A discussão impacta fortemente a vida das pessoas com deficiências, segundo a advogada. “São pessoas que têm determinadas condições e necessitam dos serviços das operadoras de saúde, sob pena de graves consequências, algumas explícitas e outras que serão invisibilizadas caso os que pleiteiam o rol taxativo logrem êxito.”

A especialista espera que o STJ decida sobre a obrigatoriedade dos tratamentos não incluídos no rol dos medicamentos e outros procedimentos relacionados à saúde emitidos pela ANS. Inclusive terapias necessárias para o desenvolvimento, vida independente e autonomia das pessoas com deficiência. “Sem as terapias não há a possibilidade de igualdade e equiparação de direitos.
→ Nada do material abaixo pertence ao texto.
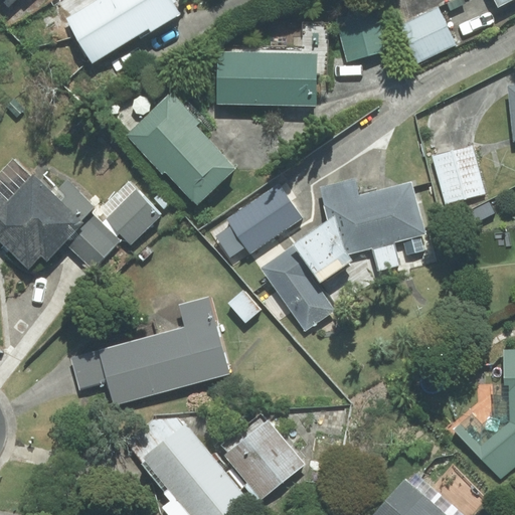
[(101,0),(70,19),(99,65),(157,29),(187,11),(180,0),(101,0)]
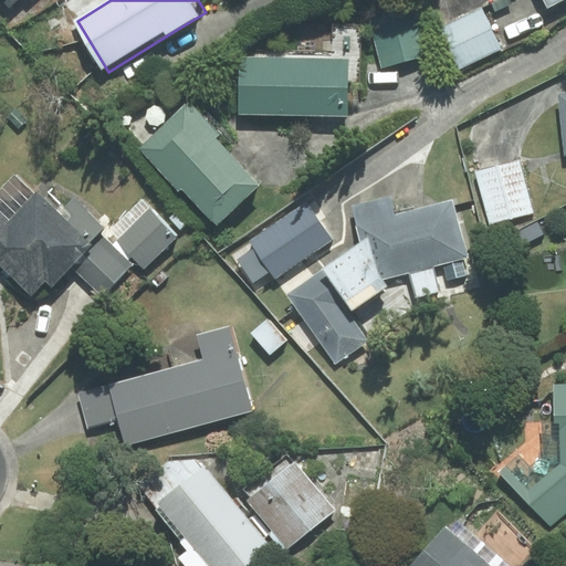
[(482,9),(441,28),(460,67),(501,49),(482,9)]
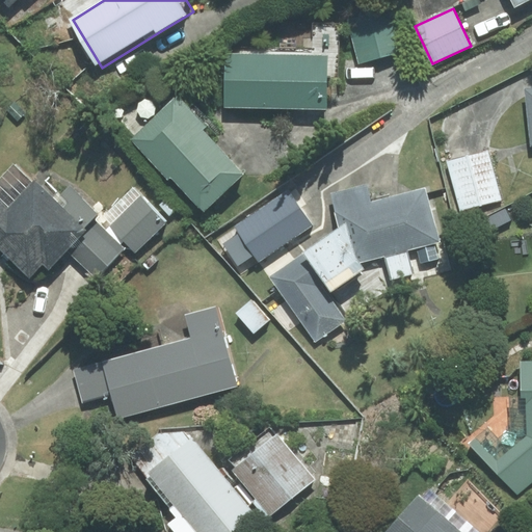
[(391,9),(348,21),(360,62),(402,51),(391,9)]
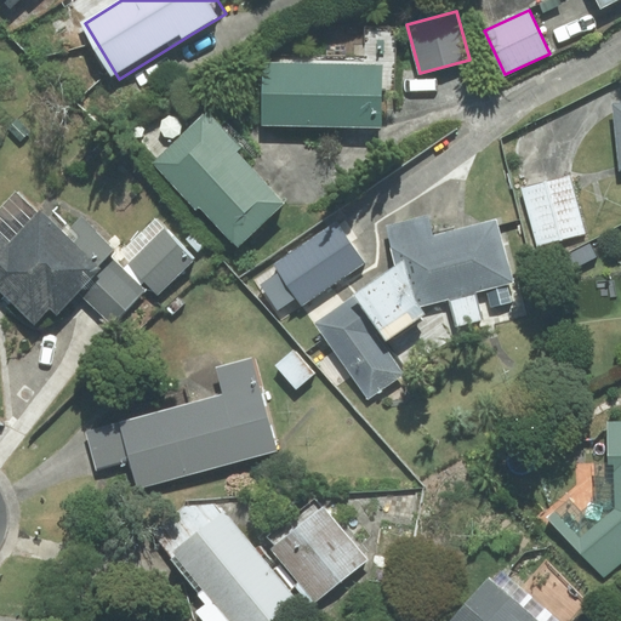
[(265,63),(263,124),(380,126),(382,66),(265,63)]
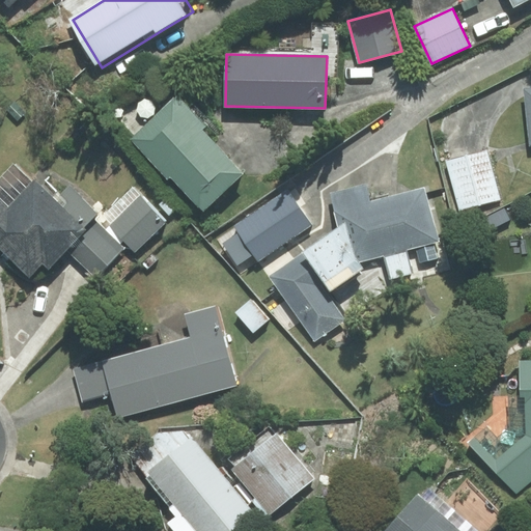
[(176,95),(130,139),(167,178),(170,175),(203,211),(243,173),(202,130),(206,127),(176,95)]
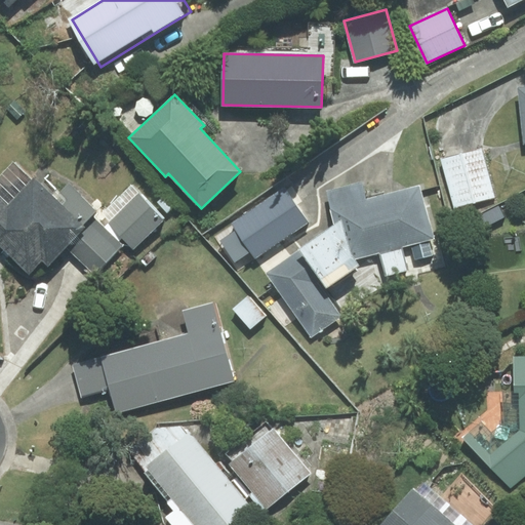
[(494,198),(482,150),(442,160),(454,208),(494,198)]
Trata-se de acessibilidade, que é um direito fundamental, considerando a Convenção Internacional sobre os Direitos das Pessoas com Deficiência – CDPD”, destaca Claudia.

Desequilíbrio apontado por planos de saúde

“No caso em comento, as operadoras de saúde pleiteiam o rol taxativo em detrimento do exemplificativo que os usuários dos serviços, ou seja, os consumidores necessitam. É preciso pontuar que o lucro líquido das operadoras cresce e não há fundamentação para o desequilíbrio. Já existe um grande desequilíbrio no que diz respeito a quem tem ou não acesso às terapias”, frisa Claudia.

O rol taxativo traria ainda mais prejuízos para as pessoas com deficiência e as suas famílias. “A grande maioria paga o plano com grande esforço e, mesmo assim, muitas vezes é necessário acessar o Poder Judiciário. O rol taxativo terá relação direta com a exclusão social de pessoas com deficiência. A equação financeira não fecha, a equação jurídica não fecha e a equação humana tampouco.”

“Melhor seria que no rol taxativo fossem incluídos todos os procedimentos, medicamentos e terapias necessárias para as pessoas com deficiência, tendo em vista que saúde é direito humano, direito fundamental indisponível e inalienável. Saúde para todos que pagam os planos de saúde e o atendimento das necessidades e especificidades já não é fácil, com o rol taxativo teremos menos direitos, menos qualidade de vida, maior exclusão e mais doenças.”